Copy out each line in the material below that has the word "virkelig".

<<<<

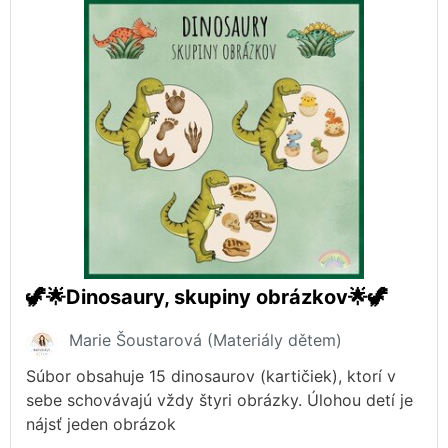
🦖🌟Dinosaury, skupiny obrázkov🌟🦖
Marie Šoustarová (Materiály dětem)
Súbor obsahuje 15 dinosaurov (kartičiek), ktorí v
sebe schovávajú vždy štyri obrázky. Úlohou detí je
nájsť jeden obrázok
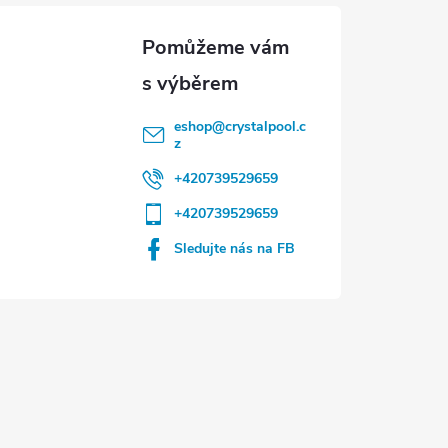
eshop
@
crystalpool.c
z
+420739529659
+420739529659
Sledujte nás na FB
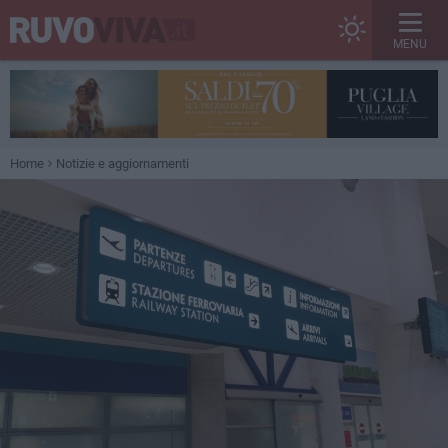
MENU
Home
Notizie e aggiornamenti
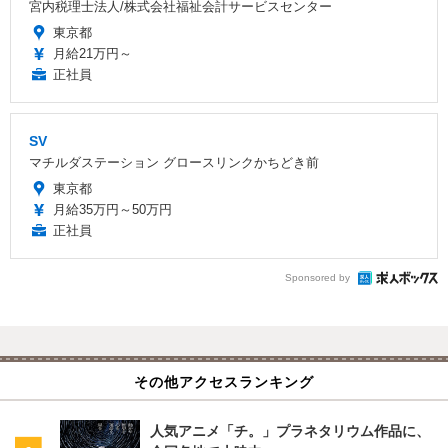
宮内税理士法人/株式会社福祉会計サービスセンター
東京都
月給21万円～
正社員
SV
マチルダステーション グロースリンクかちどき前
東京都
月給35万円～50万円
正社員
Sponsored by
その他アクセスランキング
人気アニメ「チ。」プラネタリウム作品に、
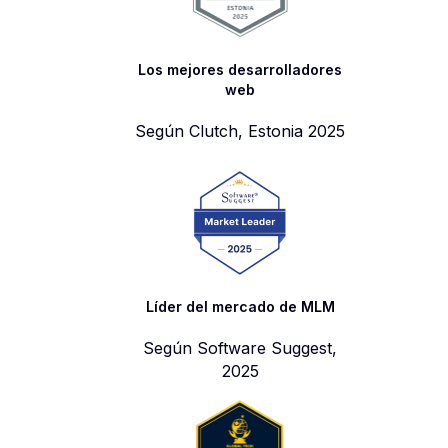
Los mejores desarrolladores
web
Según Clutch, Estonia 2025
Líder del mercado de MLM
Según Software Suggest,
2025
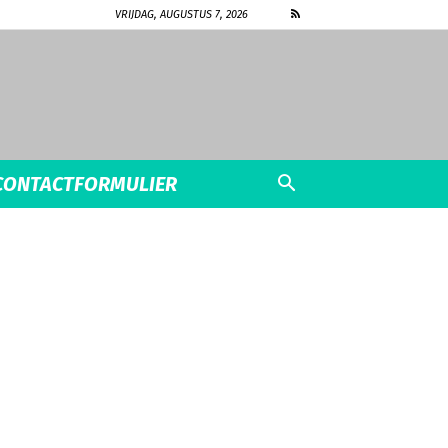
VRIJDAG, AUGUSTUS 7, 2026
CONTACTFORMULIER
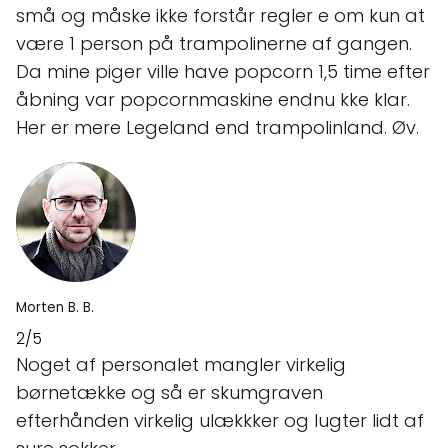
små og måske ikke forstår regler e om kun at
være 1 person på trampolinerne af gangen.
Da mine piger ville have popcorn 1,5 time efter
åbning var popcornmaskine endnu kke klar.
Her er mere Legeland end trampolinland. Øv.
Morten B. B.
2/5
Noget af personalet mangler virkelig
børnetække og så er skumgraven
efterhånden virkelig ulækkker og lugter lidt af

>>>>

_Solution below_.
Noget af personalet mangler virkelig
efterhånden virkelig ulækkker og lugter lidt af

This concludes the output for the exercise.